Anxiety disorders vary, and so does anxiety treatment. Here are some ways on how it is treated:
- Medication – with the help of benzodiazepines or anti-anxiety sedatives, both the body and mind are relaxed, and this calming effect creates some euphoric feeling by acting on the GABA receptors of the brain.
- Transcranial Magnetic Stimulation Therapy or TMS – if you are looking for the best anxiety treatments without medication, TMS is one of those. This type of treatment accesses a person’s limbic system by making the amygdala, responsible for feelings of fear or distress, less hyperactive. This is a great option for people suffering from anxiety disorders. It brings back the levels of neurons in the brain to relieve feelings of apprehension, stress, and overall anxiety.
- Eye Movement Desensitization and Reprocessing or EMDR – another anxiety treatment without medication is EMDR. This is a form of psychotherapy that requires the active participation of the person receiving it. Usually, the person undergoing EMDR treatment has PTSD or needs to overcome trauma. Under the therapist’s guidance, this form of anxiety therapy helps people overcome their trauma by performing certain eye movements and desensitizing them from the traumatic experience.
How To Help Someone With Anxiety?
Mental health education can be one of the ways to help someone suffering from anxiety. As a peer or a member of a support group, you can help a friend or family member with an anxiety disorder by learning more about it, the causes, and the different ways to address it.
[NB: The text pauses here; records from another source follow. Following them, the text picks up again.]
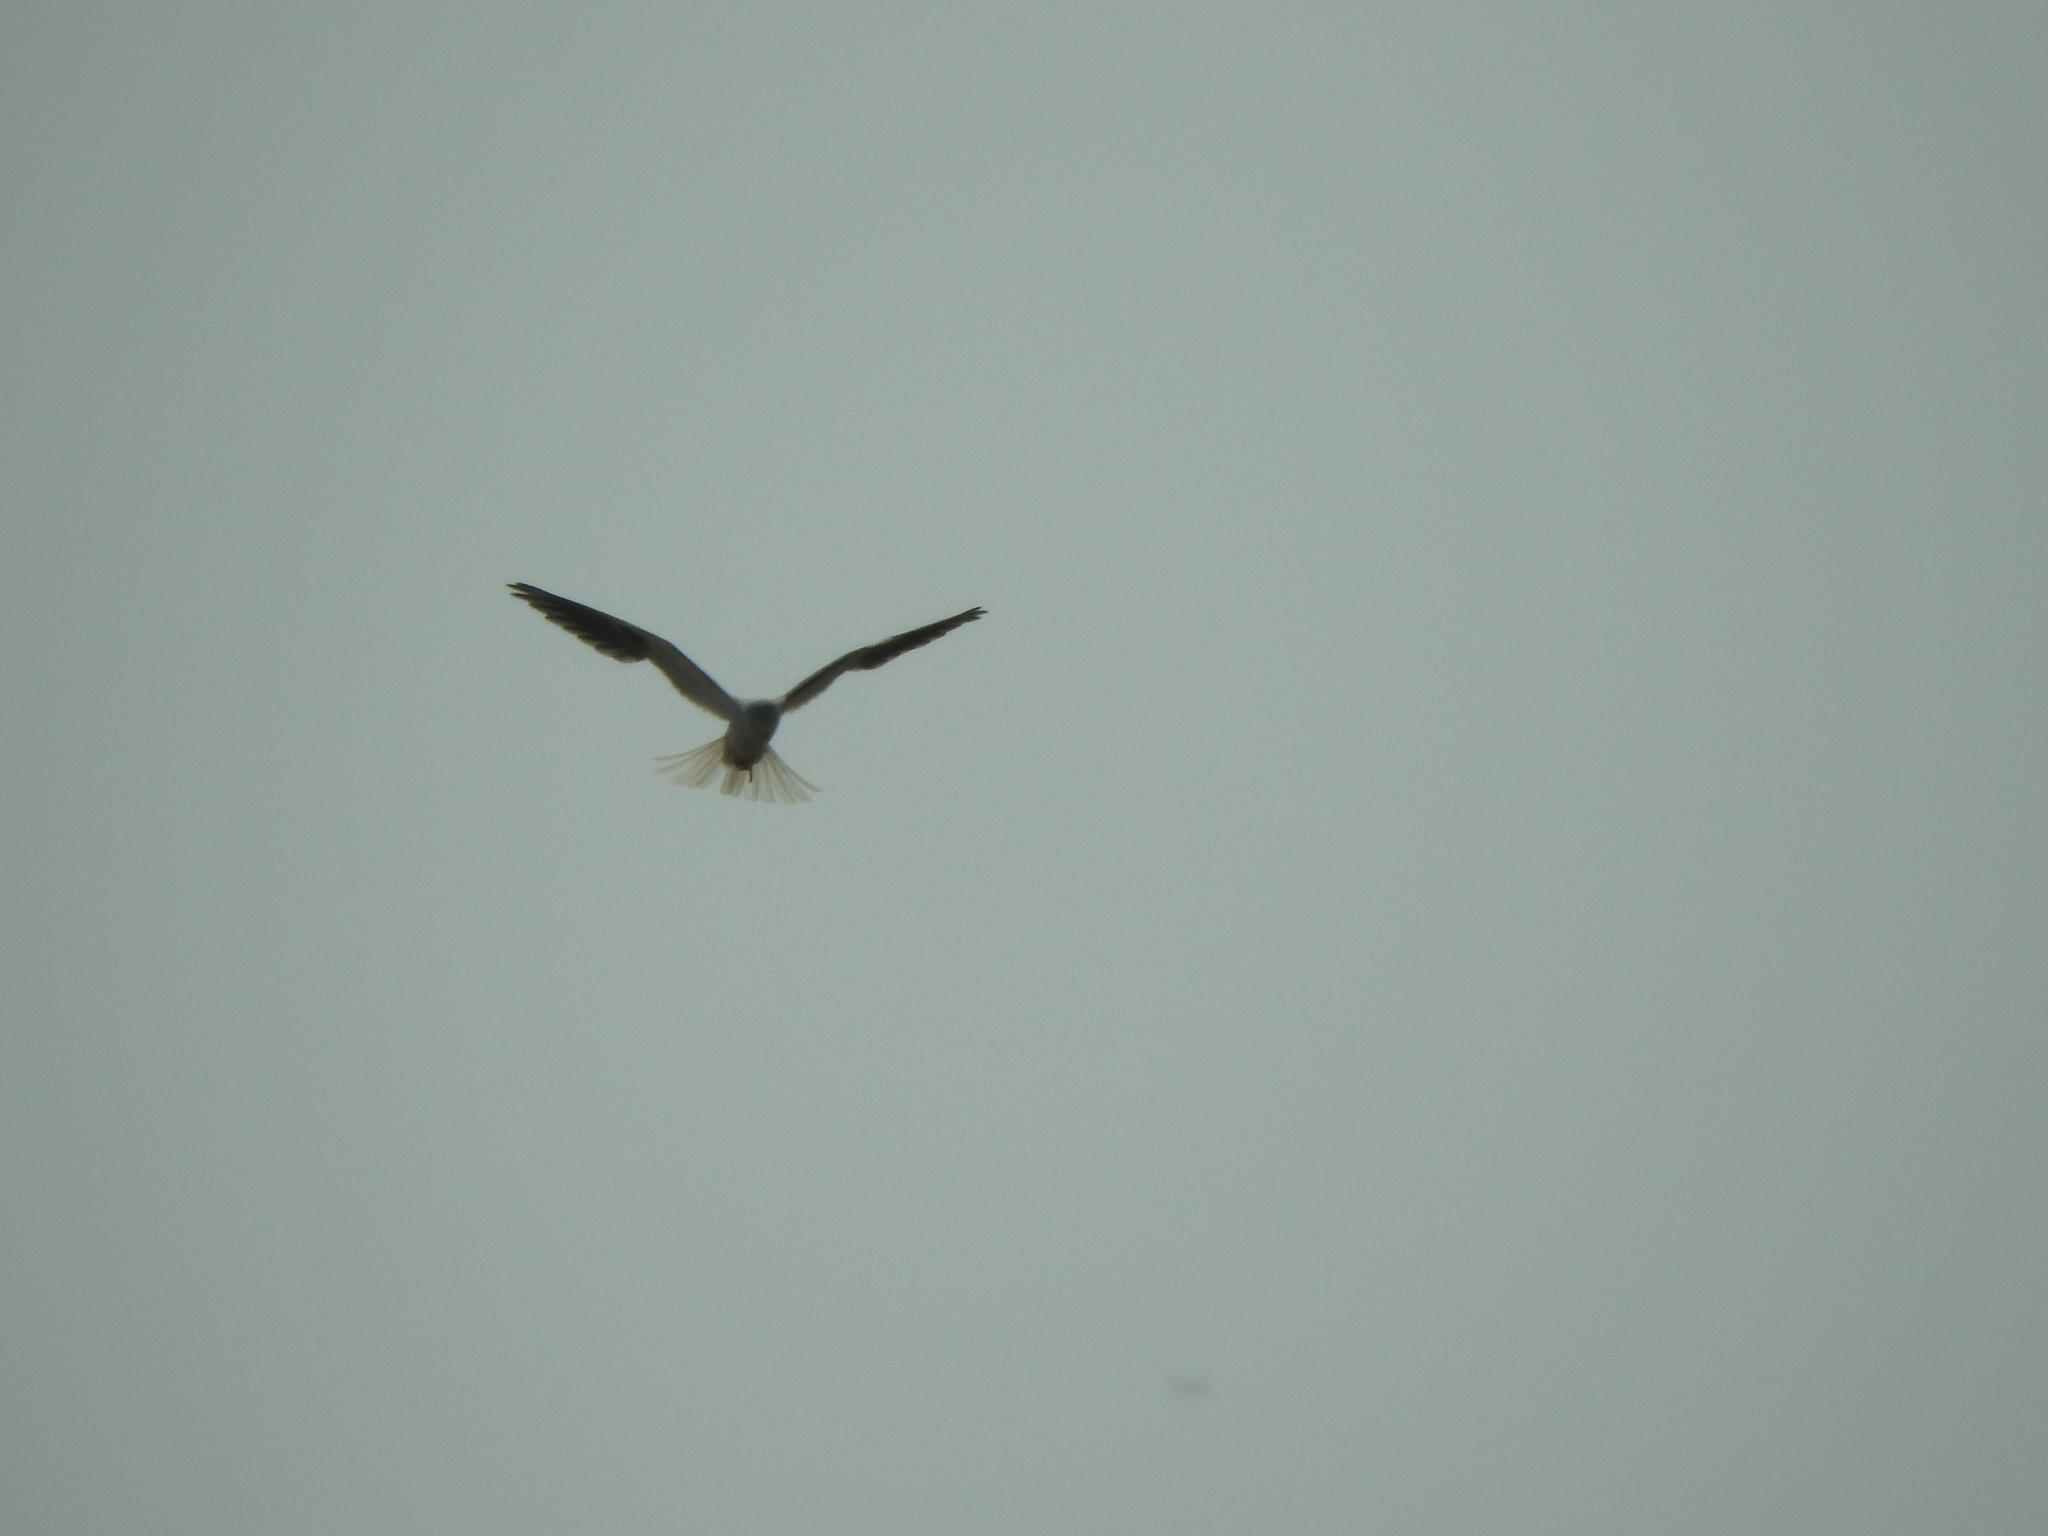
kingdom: Animalia
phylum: Chordata
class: Aves
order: Accipitriformes
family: Accipitridae
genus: Elanus
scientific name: Elanus leucurus
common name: White-tailed kite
On the other hand, apart from learning more about anxiety disorders, being present as a peer or support is already a huge help. Asking how to stop an anxiety attack can get you vague answers but you may seek aid from mental health helplines and treatment centers offering anxiety treatment or therapy.
Millions of people suffer from anxiety disorders. There are different types of anxiety disorders and unique symptoms or causes. Thus, the range of treatments available is vast.